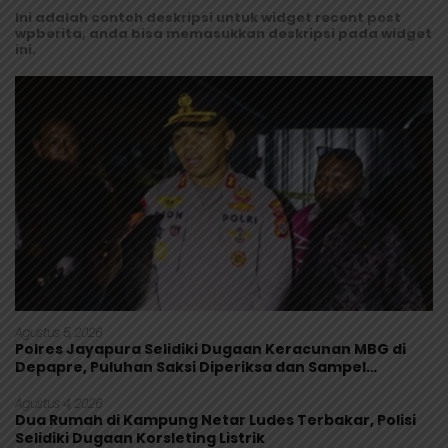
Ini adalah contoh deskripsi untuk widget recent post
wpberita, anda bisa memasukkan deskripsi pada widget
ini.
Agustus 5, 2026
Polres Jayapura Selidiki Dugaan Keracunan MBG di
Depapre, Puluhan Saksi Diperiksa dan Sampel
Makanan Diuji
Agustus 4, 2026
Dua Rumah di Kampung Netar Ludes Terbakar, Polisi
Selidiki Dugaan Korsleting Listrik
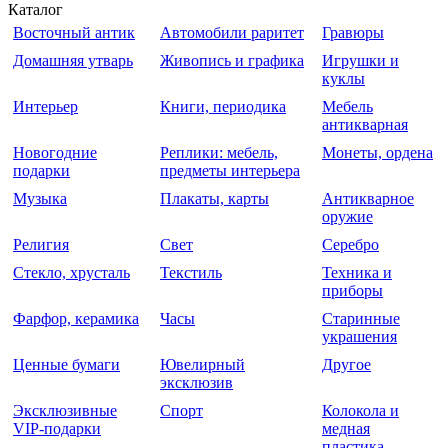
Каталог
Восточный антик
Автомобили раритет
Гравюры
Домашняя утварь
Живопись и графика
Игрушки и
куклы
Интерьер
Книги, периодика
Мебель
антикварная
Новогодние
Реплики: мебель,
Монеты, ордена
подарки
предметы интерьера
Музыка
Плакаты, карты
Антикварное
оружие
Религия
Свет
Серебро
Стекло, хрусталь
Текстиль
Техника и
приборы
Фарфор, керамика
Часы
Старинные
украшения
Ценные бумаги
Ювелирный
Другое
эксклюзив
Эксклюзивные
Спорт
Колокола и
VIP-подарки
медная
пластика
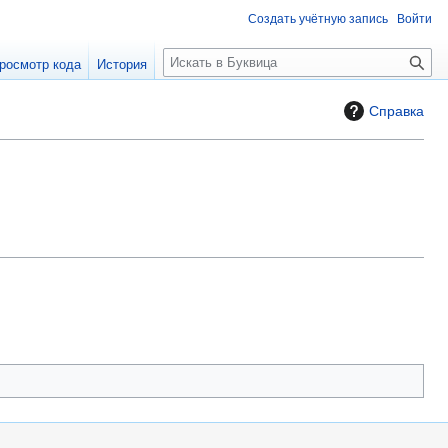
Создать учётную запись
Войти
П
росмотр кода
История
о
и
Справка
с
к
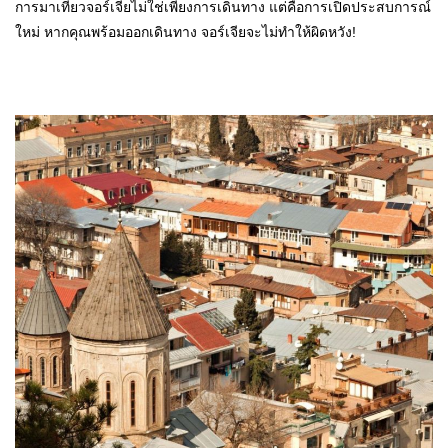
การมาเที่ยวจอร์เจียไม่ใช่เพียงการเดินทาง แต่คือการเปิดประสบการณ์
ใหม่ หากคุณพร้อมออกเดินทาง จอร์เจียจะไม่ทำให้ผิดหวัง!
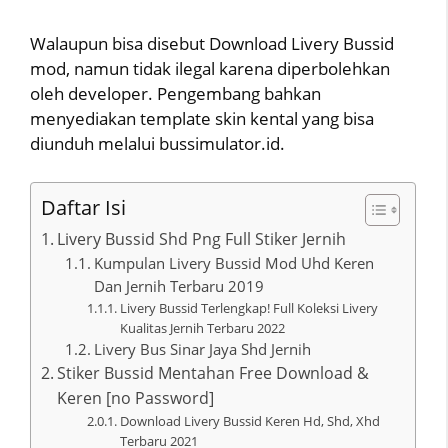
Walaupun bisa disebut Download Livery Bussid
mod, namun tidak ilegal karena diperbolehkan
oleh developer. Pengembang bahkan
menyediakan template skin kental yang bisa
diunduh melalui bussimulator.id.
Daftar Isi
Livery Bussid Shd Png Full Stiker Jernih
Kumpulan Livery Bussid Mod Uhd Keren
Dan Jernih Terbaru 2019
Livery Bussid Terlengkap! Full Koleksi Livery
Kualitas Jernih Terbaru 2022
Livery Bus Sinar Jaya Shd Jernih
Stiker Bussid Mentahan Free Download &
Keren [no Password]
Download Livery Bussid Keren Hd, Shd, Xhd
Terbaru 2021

*Try it*:
Would you return the records exactly, keeping out every picture?

*Written answer*:
Ini adalah contoh deskripsi untuk widget recent post
wpberita, anda bisa memasukkan deskripsi pada widget
ini.
Agustus 5, 2026
Polres Jayapura Selidiki Dugaan Keracunan MBG di
Depapre, Puluhan Saksi Diperiksa dan Sampel
Makanan Diuji
Agustus 4, 2026
Dua Rumah di Kampung Netar Ludes Terbakar, Polisi
Selidiki Dugaan Korsleting Listrik
Каталог
Восточный антик
Автомобили раритет
Гравюры
Домашняя утварь
Живопись и графика
Игрушки и
куклы
Интерьер
Книги, периодика
Мебель
антикварная
Новогодние
Реплики: мебель,
Монеты, ордена
подарки
предметы интерьера
Музыка
Плакаты, карты
Антикварное
оружие
Религия
Свет
Серебро
Стекло, хрусталь
Текстиль
Техника и
приборы
Фарфор, керамика
Часы
Старинные
украшения
Ценные бумаги
Ювелирный
Другое
эксклюзив
Эксклюзивные
Спорт
Колокола и
VIP-подарки
медная
пластика
Создать учётную запись
Войти
П
росмотр кода
История
о
и
Справка
с
к
การมาเที่ยวจอร์เจียไม่ใช่เพียงการเดินทาง แต่คือการเปิดประสบการณ์
ใหม่ หากคุณพร้อมออกเดินทาง จอร์เจียจะไม่ทำให้ผิดหวัง!
Walaupun bisa disebut Download Livery Bussid
mod, namun tidak ilegal karena diperbolehkan
oleh developer. Pengembang bahkan
menyediakan template skin kental yang bisa
diunduh melalui bussimulator.id.
Daftar Isi
Livery Bussid Shd Png Full Stiker Jernih
Kumpulan Livery Bussid Mod Uhd Keren
Dan Jernih Terbaru 2019
Livery Bussid Terlengkap! Full Koleksi Livery
Kualitas Jernih Terbaru 2022
Livery Bus Sinar Jaya Shd Jernih
Stiker Bussid Mentahan Free Download &
Keren [no Password]
Download Livery Bussid Keren Hd, Shd, Xhd
Terbaru 2021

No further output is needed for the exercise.